I’m the main codegen developer of LLVM-MOS, an out-of-tree LLVM backend for the 6502:
We’re still a ways away from our first official release, but it’s now starting to get about that time, so I wanted to touch base with the broader LLVM community about what we’ve built, how strange it is, and start a converstation about whether it (eventually) belongs in the monorepo.
The compiler is fairly C99-complete, lacking only floating point. I’ve gone through the llvm-test-suite and gotten every SingleSource/ test I could manage to fit in 64k passing. Quite a few of these required 32-bit integers; I converted those tests to accept 16-bit ints where feasible, and disabled the rest.
From a code generation point of view, the project’s driving motivation is to apply LLVMs tremendous analysis and optimization capabilities to the very difficult challenge of generating good code for the 6502.
We’re not finished optimizing it by a long shot (even to the point suitable for a first release), but the results we’ve obtained so far are quite promising.
For those unfamiliar with the 6502, it’s a challenging architecture:
- An 8-bit accumulator and two 8-bit index registers, each special-purposed for different instructions.
- An 8-bit hardware stack, suitable for nothing more than return addresses and a few bytes of temporaries.
- One practical indirect addressing mode that could be used to access a simulated soft stack, which is less than half the speed of an absolute memory access.
- 8-bit indexed addressing modes, while the pointer size is 16-bits. The 8-bit index is silently zero-extended before adding.
- Fast zero page (first 256 bytes of RAM) memory addressing modes.
We’ve dealt with these problems by using LLVM in a fairly unorthodox ways. Our two strategies are:
- Make the 6502 more “normal”:
- A zero page region is used as a bank of “imaginary” general purpose registers. With this, more-or-less able to steal the RISC-V calling convention.
- Rewrite the 6502 instructions set into a “logical” instruction set made of pseudos. For example, the three separate immediate load opcodes, LDA #12, LDX #12, and LDY #12, can all be collapsed into a logical LDImm opcode: %0:GPR = LDImm 12. This allows regular register allocation techniques to mostly work on the 6502.
- Simulate a soft stack using a pointer. Standard practice for 6502 C compilers.
- Make LLVM more “weird”:
- A whole program analysis walks the call graph and identifies functions that cannot have more than one invocation simultaneously active. These functions have their stack frames allocated as global arrays instead of on the soft stack. The downside is that asynchronous entries into LTO units must be annotated as such. Otherwise, e.g. leaf functions would always use this optimization, even if called both from main and from an interrupt handler.

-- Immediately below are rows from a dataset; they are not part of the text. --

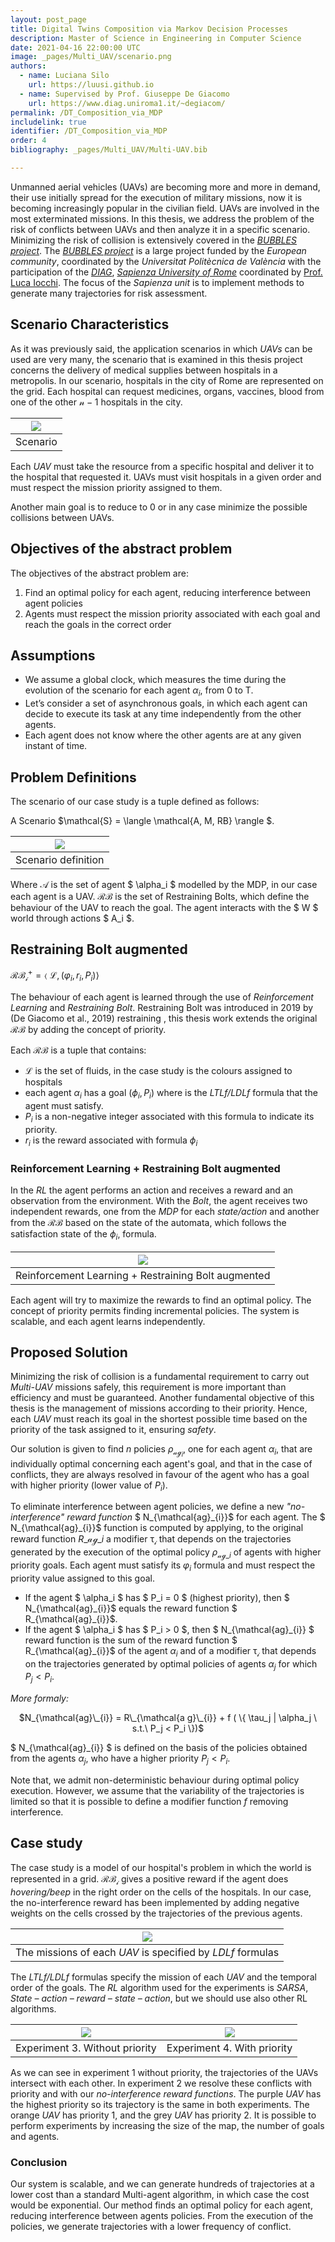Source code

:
 ```yaml
---
layout: post_page
title: Digital Twins Composition via Markov Decision Processes
description: Master of Science in Engineering in Computer Science 
date: 2021-04-16 22:00:00 UTC
image: _pages/Multi_UAV/scenario.png
authors:
  - name: Luciana Silo
    url: https://luusi.github.io
  - name: Supervised by Prof. Giuseppe De Giacomo
    url: https://www.diag.uniroma1.it/~degiacom/
permalink: /DT_Composition_via_MDP
includelink: true
identifier: /DT_Composition_via_MDP
order: 4
bibliography: _pages/Multi_UAV/Multi-UAV.bib

---
```


Unmanned aerial vehicles (UAVs) are becoming more and more in demand, their use initially spread for the execution of military missions, now it is becoming increasingly popular in the civilian field. UAVs are involved in the most exterminated missions. In this thesis, we address the problem of the risk of conflicts between UAVs and then analyze it in a specific scenario. 
Minimizing the risk of collision is extensively covered in the [_BUBBLES project_](http://bubbles-project.eu/).
The [_BUBBLES project_](http://bubbles-project.eu/) is a large project funded by the _European community_, coordinated by the _Universitat Politècnica de València_ with the participation of the [_DIAG_](https://www.dis.uniroma1.it/en), [_Sapienza University of Rome_](https://www.uniroma1.it/en/pagina-strutturale/home) coordinated by [Prof. Luca Iocchi](https://sites.google.com/a/dis.uniroma1.it/iocchi/home). 
The focus of the _Sapienza unit_ is to implement methods to generate many trajectories for risk assessment.

## Scenario Characteristics 
As it was previously said, the application scenarios in which _UAVs_ can be used are very many, the scenario that is examined in this thesis project concerns the delivery of medical supplies between hospitals in a metropolis.
In our scenario, hospitals in the city of Rome are represented on the grid. Each hospital can request medicines, organs, vaccines, blood from one of the other $\mathcal{n-1}$ hospitals in the city.

| ![](_pages\Multi_UAV\scenario.png)| 
|:--:| 
| Scenario |

Each _UAV_ must take the resource from a specific hospital and deliver it to the hospital that requested it.
UAVs must visit hospitals in a given order and must respect the mission priority assigned to them.

Another main goal is to reduce to 0 or in any case minimize the possible collisions between UAVs.

## Objectives of the abstract problem
The objectives of the abstract problem are:
1. Find an optimal policy for each agent, reducing interference between agent policies
2. Agents must respect the mission priority associated with each goal and reach the goals in the correct order



## Assumptions 
- We assume a global clock, which measures the time during the evolution of the scenario for each agent $\alpha_i$, from 0 to T.
- Let’s consider a set of asynchronous goals, in which each agent can decide to execute its task at any time independently from the other agents.
- Each agent does not know where the other agents are at any given instant of time.

## Problem Definitions 
The scenario of our case study is a tuple defined as follows:

A Scenario $\mathcal{S}  = \langle \mathcal{A, M, RB} \rangle $. 

| ![](_pages\Multi_UAV\problem.gif)| 
|:--:| 
| Scenario definition   |

Where $\mathcal{A}$ is the set of agent $ \alpha_i $ modelled by the MDP, in our case each agent is a UAV.
$\mathcal{RB}$ is the set of Restraining Bolts, which define the behaviour of the UAV to reach the goal.
The agent interacts with the $ W $ world through actions $ A_i $.



## Restraining Bolt augmented
$\mathcal{RB_i^\mathcal{+}}=\mathcal\langle\ \mathcal{L}, (\varphi_{i}, r_{i}, P_{i}) \rangle$

The behaviour of each agent is learned through the use of _Reinforcement Learning_ and _Restraining Bolt_.
Restraining Bolt was introduced in 2019 by (De Giacomo et al., 2019)<d-cite key="restraining"> restraining </d-cite> , this thesis work extends the original $\mathcal{RB}$ by adding the concept of priority.

Each $\mathcal{RB}$ is a tuple that contains:
- $\mathcal{L}$ is the set of fluids,  in the case study is the colours assigned to hospitals
- each agent $\alpha_i$ has a goal ($\phi_i, P_i$) where is the _LTLf/LDLf_ formula that the agent must satisfy. 
- $P_i$ is a non-negative integer associated with this formula to indicate its priority.
- $r_i$ is the reward associated with formula $\phi_i$

### Reinforcement Learning + Restraining Bolt augmented
In the _RL_ the agent performs an action and receives a reward and an observation from the environment. With the _Bolt_, the agent receives two independent rewards, one from the _MDP_ for each _state/action_ and another from the $\mathcal{RB}$ based on the state of the automata, which follows the satisfaction state of the $\phi_i$, formula.

| ![](_pages\Multi_UAV\RL-RB+.gif)| 
|:--:| 
| Reinforcement Learning + Restraining Bolt augmented |


Each agent will try to maximize the rewards to find an optimal policy.
The concept of priority permits finding incremental policies. The system is scalable, and each agent learns independently.


## Proposed Solution
Minimizing the risk of collision is a fundamental requirement to carry out _Multi-UAV_ missions safely, this requirement is more important than efficiency and must be guaranteed.
Another fundamental objective of this thesis is the management of missions according to their priority.
Hence, each _UAV_ must reach its goal in the shortest possible time based on the priority of the task assigned to it, ensuring _safety_.

Our solution is given to find  $n$ policies $\rho_{\mathcal{a g}_{i}}$, one for each agent $\alpha_i$, that are individually optimal concerning each agent's goal, and that in the case of conflicts, they are always resolved in favour of the agent who has a goal with higher priority (lower value of $P_i$).

To eliminate interference between agent policies, we define a new _"no-interference" reward function_ $ N\_{\mathcal{ag}\_{i}}$ for each agent.
The $ N\_{\mathcal{ag}\_{i}}$ function is computed by applying, to the original reward function  $R\_{\mathcal{ag}\_{i}}$  a modifier $\mathcal{\tau_i}$ that depends on the trajectories generated by the execution of the optimal policy $\rho_{\mathcal{a g}\_{i}}$ of agents with higher priority goals.
Each agent must satisfy its $\varphi_{i}$ formula and must respect the priority value assigned to this goal.


- If the agent $ \alpha_i $ has $ P_i = 0 $ (highest priority), then $ N_{\mathcal{ag}\_{i}}$ equals the reward function $ R_{\mathcal{ag}\_{i}}$.
- If the agent $ \alpha_i $ has $ P_i > 0 $, then $ N\_{\mathcal{ag}\_{i}} $ reward function is the sum of the reward function $ R_{\mathcal{ag}\_{i}}$ of the agent $\alpha_i$ and of a modifier $\mathcal{\tau_i}$ that depends on the trajectories generated by optimal policies of agents $\alpha_j$ for which $P_j < P_i$.


_More formaly:_
<p style="text-align: center;">
$N_{\mathcal{ag}\_{i}} = R\_{\mathcal{a g}\_{i}} + f ( \{ \tau_j | \alpha_j \ s.t.\ P_j < P_i \})$
</p>

$ N\_{\mathcal{ag}\_{i}} $ is defined on the basis of the policies obtained from the agents $\alpha_j$, who have a higher priority $P_j < P_i$.

Note that, we admit non-deterministic behaviour during optimal policy execution. However, we assume that the variability of the trajectories is limited so that it is possible to define a modifier function $f$ removing interference.




## Case study
The case study is a model of our hospital's problem in which the world is represented in a grid.
$\mathcal{RB_i}$ gives a positive reward if the agent does _hovering/beep_ in the right order on the cells of the hospitals.
In our case, the no-interference reward has been implemented by adding negative weights on the cells crossed by the trajectories of the previous agents.

| ![](_pages\Multi_UAV\LDLf.png)| 
|:--:| 
| The missions of each _UAV_ is specified by _LDLf_ formulas  |


The _LTLf/LDLf_ formulas specify the mission of each _UAV_ and the temporal order of the goals.
The _RL_ algorithm used for the experiments is _SARSA_, _State – action – reward – state – action_, but we should use also other RL algorithms.

| ![](_pages\Multi_UAV\ex3.gif) | ![](_pages\Multi_UAV\ex4.gif) |
|:-------------------------:|:-------------------------:|
| Experiment 3. Without priority | Experiment 4. With priority |

As we can see in experiment 1 without priority, the trajectories of the UAVs intersect with each other. In experiment 2 we resolve these conflicts with priority and with our _no-interference reward functions_.
The purple _UAV_ has the highest priority so its trajectory is the same in both experiments. The orange _UAV_ has priority 1, and the grey _UAV_ has priority 2.
It is possible to perform experiments by increasing the size of the map, the number of goals and agents.

### Conclusion

Our system is scalable, and we can generate hundreds of trajectories at a lower cost than a standard Multi-agent algorithm, in which case the cost would be exponential.
Our method finds an optimal policy for each agent, reducing interference between agents policies.
From the execution of the policies, we generate trajectories with a lower frequency of conflict.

- I’ve had to do unspeakable things to Loop Strength Reduction to make the 6502’s addressing modes representable. LSR’s Formula data model assumes that all components of the sum that make up an addressing mode have the same width, but on the 6502, they generally have different widths, with the smaller components being implicitly zero-extended.
- Extremely unusual legalization patterns depending heavily on the quality of lowering G_SELECT to branches. Most multi-byte legalizations on the 6502 involve branching, since branching is extremely cheap on the 6502, since there’s no cache and no pipeline.
- Who knows, there may be more!
So, given all this, I’d like to open up discussion on whether or not this belongs in LLVM proper. While it’s true that this effort has resulted in making parts of LLVM more general, it’s unclear to me whether or not that’s a direction in which LLVM would actually like to go.
Would having a cool 6502 backend be a feather in LLVM’s cap? A pointless burden? Somewhere in between?
It’s also very likely that I’ve implemented something in a ridiculous way. Please don’t be shy about telling me so; I’m a relative newcomer to compiler development!
It’s been a wild ride getting from there to here, and there’s still a long ways to go. Kudos to all those who helped make LLVM what it is; our little backend stands on the shoulders of giants!